#### Data in this exercise

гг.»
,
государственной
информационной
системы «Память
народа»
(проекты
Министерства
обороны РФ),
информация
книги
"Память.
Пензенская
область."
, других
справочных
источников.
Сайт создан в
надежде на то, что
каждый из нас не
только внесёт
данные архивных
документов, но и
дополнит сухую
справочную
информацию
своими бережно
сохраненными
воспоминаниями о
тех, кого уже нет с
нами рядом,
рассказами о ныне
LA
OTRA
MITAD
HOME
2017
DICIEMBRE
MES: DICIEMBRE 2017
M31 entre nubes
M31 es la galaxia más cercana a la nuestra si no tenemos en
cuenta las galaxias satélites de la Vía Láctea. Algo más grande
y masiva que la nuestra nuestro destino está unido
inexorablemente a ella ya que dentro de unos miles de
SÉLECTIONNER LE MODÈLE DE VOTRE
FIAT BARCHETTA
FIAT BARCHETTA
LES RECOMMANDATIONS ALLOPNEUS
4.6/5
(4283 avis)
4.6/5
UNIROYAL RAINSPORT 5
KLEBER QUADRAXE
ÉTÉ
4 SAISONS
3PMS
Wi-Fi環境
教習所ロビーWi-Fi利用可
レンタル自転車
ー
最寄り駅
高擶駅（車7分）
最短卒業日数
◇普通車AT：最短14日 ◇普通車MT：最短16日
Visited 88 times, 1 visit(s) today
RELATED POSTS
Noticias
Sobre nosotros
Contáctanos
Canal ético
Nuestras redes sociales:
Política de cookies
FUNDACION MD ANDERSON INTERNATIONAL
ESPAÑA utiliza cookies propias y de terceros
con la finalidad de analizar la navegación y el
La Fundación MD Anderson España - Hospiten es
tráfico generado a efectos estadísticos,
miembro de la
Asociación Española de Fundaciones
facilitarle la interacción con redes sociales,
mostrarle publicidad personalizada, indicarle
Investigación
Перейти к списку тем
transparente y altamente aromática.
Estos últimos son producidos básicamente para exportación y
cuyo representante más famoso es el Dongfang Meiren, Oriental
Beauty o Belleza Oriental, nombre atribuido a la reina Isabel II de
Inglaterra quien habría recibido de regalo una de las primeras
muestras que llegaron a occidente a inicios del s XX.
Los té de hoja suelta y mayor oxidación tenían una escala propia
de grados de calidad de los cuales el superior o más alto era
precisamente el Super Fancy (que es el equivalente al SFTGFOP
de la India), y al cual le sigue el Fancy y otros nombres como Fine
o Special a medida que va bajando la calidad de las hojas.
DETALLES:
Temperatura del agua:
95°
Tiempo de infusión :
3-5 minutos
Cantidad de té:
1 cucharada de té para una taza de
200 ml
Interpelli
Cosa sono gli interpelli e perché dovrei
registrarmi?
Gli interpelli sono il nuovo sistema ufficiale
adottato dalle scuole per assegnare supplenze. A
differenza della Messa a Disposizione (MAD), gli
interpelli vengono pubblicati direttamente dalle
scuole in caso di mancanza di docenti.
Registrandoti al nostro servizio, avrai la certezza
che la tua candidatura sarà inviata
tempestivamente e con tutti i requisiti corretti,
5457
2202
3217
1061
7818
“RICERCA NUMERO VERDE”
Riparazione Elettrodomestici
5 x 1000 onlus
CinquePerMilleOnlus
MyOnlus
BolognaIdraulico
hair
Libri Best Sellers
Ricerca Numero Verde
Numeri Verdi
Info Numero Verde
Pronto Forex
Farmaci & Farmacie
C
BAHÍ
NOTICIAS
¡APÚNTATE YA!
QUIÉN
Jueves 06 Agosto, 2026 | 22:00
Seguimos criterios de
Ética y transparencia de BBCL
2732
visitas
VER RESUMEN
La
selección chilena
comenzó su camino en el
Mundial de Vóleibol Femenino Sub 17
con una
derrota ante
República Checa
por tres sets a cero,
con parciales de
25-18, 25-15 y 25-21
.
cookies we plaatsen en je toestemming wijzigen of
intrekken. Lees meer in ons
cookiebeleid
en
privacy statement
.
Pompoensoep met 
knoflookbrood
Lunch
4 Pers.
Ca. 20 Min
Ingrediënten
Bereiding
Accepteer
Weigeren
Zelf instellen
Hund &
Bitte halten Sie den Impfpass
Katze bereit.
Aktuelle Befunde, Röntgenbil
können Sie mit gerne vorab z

########

Work required: Could you restate the listing above word for word?

Result of this task:
гг.»
,
государственной
информационной
системы «Память
народа»
(проекты
Министерства
обороны РФ),
информация
книги
"Память.
Пензенская
область."
, других
справочных
источников.
Сайт создан в
надежде на то, что
каждый из нас не
только внесёт
данные архивных
документов, но и
дополнит сухую
справочную
информацию
своими бережно
сохраненными
воспоминаниями о
тех, кого уже нет с
нами рядом,
рассказами о ныне
LA
OTRA
MITAD
HOME
2017
DICIEMBRE
MES: DICIEMBRE 2017
M31 entre nubes
M31 es la galaxia más cercana a la nuestra si no tenemos en
cuenta las galaxias satélites de la Vía Láctea. Algo más grande
y masiva que la nuestra nuestro destino está unido
inexorablemente a ella ya que dentro de unos miles de
SÉLECTIONNER LE MODÈLE DE VOTRE
FIAT BARCHETTA
FIAT BARCHETTA
LES RECOMMANDATIONS ALLOPNEUS
4.6/5
(4283 avis)
4.6/5
UNIROYAL RAINSPORT 5
KLEBER QUADRAXE
ÉTÉ
4 SAISONS
3PMS
Wi-Fi環境
教習所ロビーWi-Fi利用可
レンタル自転車
ー
最寄り駅
高擶駅（車7分）
最短卒業日数
◇普通車AT：最短14日 ◇普通車MT：最短16日
Visited 88 times, 1 visit(s) today
RELATED POSTS
Noticias
Sobre nosotros
Contáctanos
Canal ético
Nuestras redes sociales:
Política de cookies
FUNDACION MD ANDERSON INTERNATIONAL
ESPAÑA utiliza cookies propias y de terceros
con la finalidad de analizar la navegación y el
La Fundación MD Anderson España - Hospiten es
tráfico generado a efectos estadísticos,
miembro de la
Asociación Española de Fundaciones
facilitarle la interacción con redes sociales,
mostrarle publicidad personalizada, indicarle
Investigación
Перейти к списку тем
transparente y altamente aromática.
Estos últimos son producidos básicamente para exportación y
cuyo representante más famoso es el Dongfang Meiren, Oriental
Beauty o Belleza Oriental, nombre atribuido a la reina Isabel II de
Inglaterra quien habría recibido de regalo una de las primeras
muestras que llegaron a occidente a inicios del s XX.
Los té de hoja suelta y mayor oxidación tenían una escala propia
de grados de calidad de los cuales el superior o más alto era
precisamente el Super Fancy (que es el equivalente al SFTGFOP
de la India), y al cual le sigue el Fancy y otros nombres como Fine
o Special a medida que va bajando la calidad de las hojas.
DETALLES:
Temperatura del agua:
95°
Tiempo de infusión :
3-5 minutos
Cantidad de té:
1 cucharada de té para una taza de
200 ml
Interpelli
Cosa sono gli interpelli e perché dovrei
registrarmi?
Gli interpelli sono il nuovo sistema ufficiale
adottato dalle scuole per assegnare supplenze. A
differenza della Messa a Disposizione (MAD), gli
interpelli vengono pubblicati direttamente dalle
scuole in caso di mancanza di docenti.
Registrandoti al nostro servizio, avrai la certezza
che la tua candidatura sarà inviata
tempestivamente e con tutti i requisiti corretti,
5457
2202
3217
1061
7818
“RICERCA NUMERO VERDE”
Riparazione Elettrodomestici
5 x 1000 onlus
CinquePerMilleOnlus
MyOnlus
BolognaIdraulico
hair
Libri Best Sellers
Ricerca Numero Verde
Numeri Verdi
Info Numero Verde
Pronto Forex
Farmaci & Farmacie
C
BAHÍ
NOTICIAS
¡APÚNTATE YA!
QUIÉN
Jueves 06 Agosto, 2026 | 22:00
Seguimos criterios de
Ética y transparencia de BBCL
2732
visitas
VER RESUMEN
La
selección chilena
comenzó su camino en el
Mundial de Vóleibol Femenino Sub 17
con una
derrota ante
República Checa
por tres sets a cero,
con parciales de
25-18, 25-15 y 25-21
.
cookies we plaatsen en je toestemming wijzigen of
intrekken. Lees meer in ons
cookiebeleid
en
privacy statement
.
Pompoensoep met 
knoflookbrood
Lunch
4 Pers.
Ca. 20 Min
Ingrediënten
Bereiding
Accepteer
Weigeren
Zelf instellen
Hund &
Bitte halten Sie den Impfpass
Katze bereit.
Aktuelle Befunde, Röntgenbil
können Sie mit gerne vorab z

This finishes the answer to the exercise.